Increased numbers of macrophages and neutrophils in the lung is a key feature of chronic obstructive pulmonary disease (COPD). The major neutrophil chemotactic agent in the airways of COPD patients is leukotriene (LT)B₄ and is released by macrophages. The present study examines the role and mechanism of Ca²⁺ in platelet-activating factor (PAF)-stimulated LTB₄ release from human lung macrophages.

Macrophages were isolated from lung tissue of subjects undergoing lung resection surgery and monocyte-derived macrophages (MDM) were obtained from nonsmokers, smokers without obstruction and COPD patients. Cells were stimulated with PAF and LTB₄ release and [Ca²⁺]_i was measured.

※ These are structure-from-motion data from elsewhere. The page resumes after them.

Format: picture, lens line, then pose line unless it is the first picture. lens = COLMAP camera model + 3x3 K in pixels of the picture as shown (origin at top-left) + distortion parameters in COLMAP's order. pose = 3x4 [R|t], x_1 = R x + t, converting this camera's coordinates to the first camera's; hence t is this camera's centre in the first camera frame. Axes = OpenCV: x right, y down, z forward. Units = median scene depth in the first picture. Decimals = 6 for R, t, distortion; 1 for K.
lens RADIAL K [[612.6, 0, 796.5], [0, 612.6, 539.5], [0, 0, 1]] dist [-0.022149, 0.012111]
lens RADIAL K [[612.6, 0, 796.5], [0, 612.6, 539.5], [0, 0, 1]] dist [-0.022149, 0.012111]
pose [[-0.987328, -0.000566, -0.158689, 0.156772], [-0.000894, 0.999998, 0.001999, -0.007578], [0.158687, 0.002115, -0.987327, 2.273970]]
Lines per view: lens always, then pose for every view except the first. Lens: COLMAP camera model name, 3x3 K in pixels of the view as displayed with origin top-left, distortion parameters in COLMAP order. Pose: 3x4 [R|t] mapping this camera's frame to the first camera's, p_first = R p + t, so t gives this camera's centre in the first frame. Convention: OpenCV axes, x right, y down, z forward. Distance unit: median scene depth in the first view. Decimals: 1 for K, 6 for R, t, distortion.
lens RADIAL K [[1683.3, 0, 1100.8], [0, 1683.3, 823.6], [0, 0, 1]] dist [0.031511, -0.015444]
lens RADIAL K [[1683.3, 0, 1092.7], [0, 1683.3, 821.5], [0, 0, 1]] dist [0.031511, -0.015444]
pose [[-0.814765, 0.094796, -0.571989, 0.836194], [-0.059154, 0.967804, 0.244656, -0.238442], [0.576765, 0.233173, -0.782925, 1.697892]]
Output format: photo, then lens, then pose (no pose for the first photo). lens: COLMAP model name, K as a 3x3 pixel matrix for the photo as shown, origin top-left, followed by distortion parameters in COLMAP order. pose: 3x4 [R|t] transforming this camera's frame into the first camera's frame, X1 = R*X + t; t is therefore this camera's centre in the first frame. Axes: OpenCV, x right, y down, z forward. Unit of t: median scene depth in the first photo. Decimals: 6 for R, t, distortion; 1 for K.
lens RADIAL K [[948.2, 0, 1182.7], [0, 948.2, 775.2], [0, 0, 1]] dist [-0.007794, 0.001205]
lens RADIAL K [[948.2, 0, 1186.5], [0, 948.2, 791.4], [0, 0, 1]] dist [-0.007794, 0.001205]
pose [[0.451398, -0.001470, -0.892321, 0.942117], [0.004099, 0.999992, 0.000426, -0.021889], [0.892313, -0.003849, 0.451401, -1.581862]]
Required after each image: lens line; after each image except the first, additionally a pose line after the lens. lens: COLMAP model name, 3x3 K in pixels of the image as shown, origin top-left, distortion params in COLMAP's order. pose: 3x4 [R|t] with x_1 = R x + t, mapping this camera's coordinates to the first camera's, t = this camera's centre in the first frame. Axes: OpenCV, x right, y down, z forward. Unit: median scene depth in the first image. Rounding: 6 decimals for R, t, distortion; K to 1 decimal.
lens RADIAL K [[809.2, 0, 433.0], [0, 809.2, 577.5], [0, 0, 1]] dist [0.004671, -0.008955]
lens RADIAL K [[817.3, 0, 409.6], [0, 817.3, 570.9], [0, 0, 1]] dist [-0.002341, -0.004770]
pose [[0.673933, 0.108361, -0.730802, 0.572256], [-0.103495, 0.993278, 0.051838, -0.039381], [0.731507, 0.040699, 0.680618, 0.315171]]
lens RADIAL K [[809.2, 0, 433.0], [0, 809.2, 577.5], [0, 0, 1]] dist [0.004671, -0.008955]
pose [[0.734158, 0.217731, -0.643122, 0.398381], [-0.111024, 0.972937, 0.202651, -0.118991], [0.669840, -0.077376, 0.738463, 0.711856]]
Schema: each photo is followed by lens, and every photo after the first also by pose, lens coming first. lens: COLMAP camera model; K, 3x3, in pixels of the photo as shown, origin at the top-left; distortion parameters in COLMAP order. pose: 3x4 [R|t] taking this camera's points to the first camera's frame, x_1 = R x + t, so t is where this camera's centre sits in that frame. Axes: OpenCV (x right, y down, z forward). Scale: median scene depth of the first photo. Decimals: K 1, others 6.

Lung macrophages and MDM released LTB₄ following stimulation with PAF (mean effective concentration: 0.08±0.06 µM (n = 5) versus 0.17±0.12 µM (n = 17), respectively). Compared with MDM, lung macrophages released approximately eight-fold more LTB₄. Neither smoking nor COPD altered MDM responses. PAF-stimulated LTB₄ release was abrogated by ethylene glycol tetraacetic acid suggesting a role for extracellular Ca²⁺. This was substantiated by using store-operated channel blockers econazole, SK&F96365 and Gd³⁺. However, econazole and SK&F96365 were more effective in MDM than lung macrophages. Neither LOE908 nor nifedipine could attenuate this response.

These data suggest that platelet-activating factor-stimulated leukotriene B₄ release from human lung macrophages is mediated, in part, by Ca²⁺ influx through receptor- but not voltage-operated Ca²⁺ channels.